Akhirnya iseng-iseng gue tawarin ke temen-temen di kampus, berharap ada fakir internet yang hobi begadang yang mau beli 3 lembar voucher ini dengan harga 20 ribu. Dan "WOW" nggak ada yang mau beli. . . kecewa? PASTI.

Tepat tanggal 1 Mei, iseng-iseng buka lapak di kaskus walau di pikir-pikir jualan di dunia nyata aja gagal apa lagi di sini, pasrah deh banting harga coba jual 2 voucher dengan barter pulsa 10 ribu.
Beberapa menit kemudian ada yang menghubungi, gak pakai lama deal langsung, dan kiriman pulsa masuk 10 ribu.Tapi ternyata gak lama kemudian ada lagi yang menghubungi, yap, ada orang yang mau beli lagi! Tapi vouchernya kan cuma sisa satu, tapi pelanggan yang kedua ini mau beli dengan harga 10 ribu...wow, lumayan, deal, pulsa masuk lagi 10 ribu.

Malam itu, kurang dari 24 jam jualan online gue ludes untuk pertama kalinya, dan pulsa gue terisi 20 ribu. Gue bangga.

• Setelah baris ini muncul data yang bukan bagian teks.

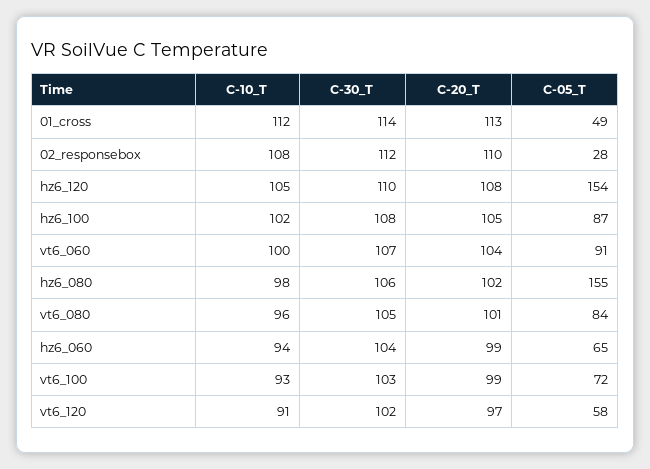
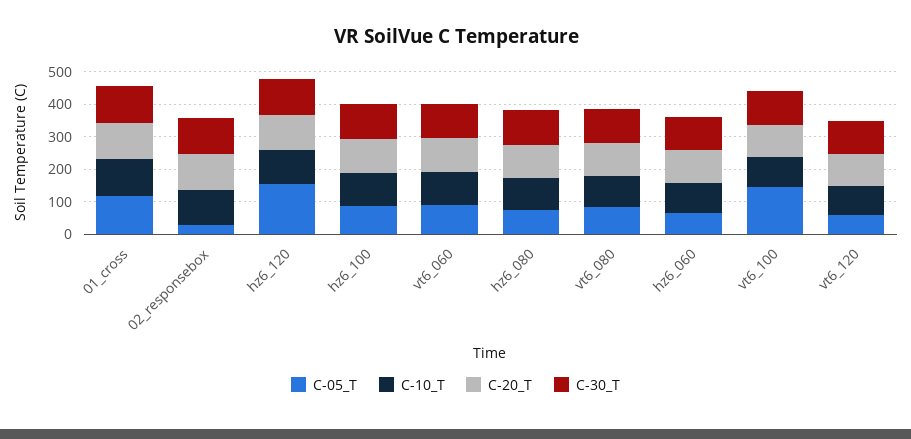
  {
    "C-10_T": {
      "01_cross": 112,
      "02_responsebox": 108,
      "hz6_120": 105,
      "hz6_100": 102,
      "vt6_060": 100,
      "hz6_080": 98,
      "vt6_080": 96,
      "hz6_060": 94,
      "vt6_100": 93,
      "vt6_120": 91
    },
    "C-30_T": {
      "01_cross": 114,
      "02_responsebox": 112,
      "hz6_120": 110,
      "hz6_100": 108,
      "vt6_060": 107,
      "hz6_080": 106,
      "vt6_080": 105,
      "hz6_060": 104,
      "vt6_100": 103,
      "vt6_120": 102
    },
    "C-20_T": {
      "01_cross": 113,
      "02_responsebox": 110,
      "hz6_120": 108,
      "hz6_100": 105,
      "vt6_060": 104,
      "hz6_080": 102,
      "vt6_080": 101,
      "hz6_060": 99,
      "vt6_100": 99,
      "vt6_120": 97
    },
    "C-05_T": {
-     "01_cross": 49,
+     "01_cross": 125,
      "02_responsebox": 28,
      "hz6_120": 154,
      "hz6_100": 87,
      "vt6_060": 91,
-     "hz6_080": 155,
+     "hz6_080": 75,
      "vt6_080": 84,
      "hz6_060": 65,
-     "vt6_100": 72,
+     "vt6_100": 150,
      "vt6_120": 58
    }
  }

Tapi ternyata awal dari keisengan membuka lapak jualan di kaskus Alhamdulillah berbuah manis, dari jualan pertama yang ini....

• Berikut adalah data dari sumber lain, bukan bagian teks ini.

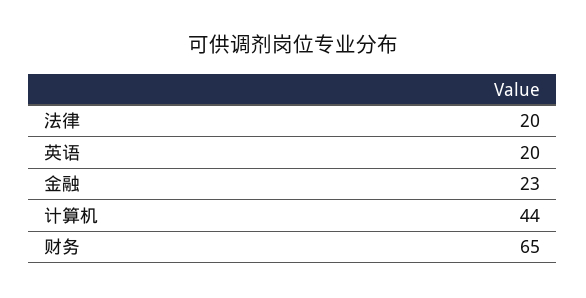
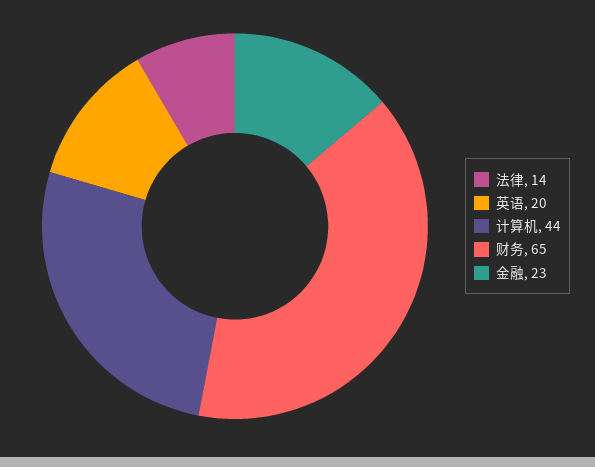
  {
-   "法律": 20,
+   "法律": 14,
    "英语": 20,
    "金融": 23,
    "计算机": 44,
    "财务": 65
  }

Sampai akhirnya terjual sebanyak ini....


Well, dalam sebulan ini gue banyak bangat dapat pelajaran. Pengalaman bagaimana cara berjualan yang baik, benar dan juga sabar.
Ada pengalaman yang bikin dag-dig-dug, jengkel, sedih, senang, dan puas.
Ya, gue gak bakal lupa bagaimana rasa dag-dig-dug ketika pelanggan mengaku sudah transfer pembayaran tapi di gue belum ada masuk.
Rasa jengkel ketika di sms pelanggan ataupun calon pelanggan tengah malam, ada juga pelanggan yang perlu kesabaran ekstra untuk menghadapinya....tapi bagaimana pun sebagai pedagang online reputasi adalah hal yang penting karena transaksi berlandaskan kepercayaan...mana ada yang percaya sama seller yang reputasinya buruk
Sedih ketika pernah dagangan nggak ada yang beli dalam seminggu, well sampai temen gue ada yang ngetawain lapak jualan gue di kaskus karena gak laku-laku...
Tapi senang dan kepuasan selalu muncul ketika gue menarik uang hasil usaha sendiri dari ATM sendiri, dan ya, temen gue yang ngetawain gue dulu sekarang malah ngajak kerja sama :)


Nah, kebayang nggak kalau misalkan di awal tadi waktu gue nawarin ke temen-temen di kampus dagangan gue langsung laku? Yap, gue gak bakal cerita kayak gini.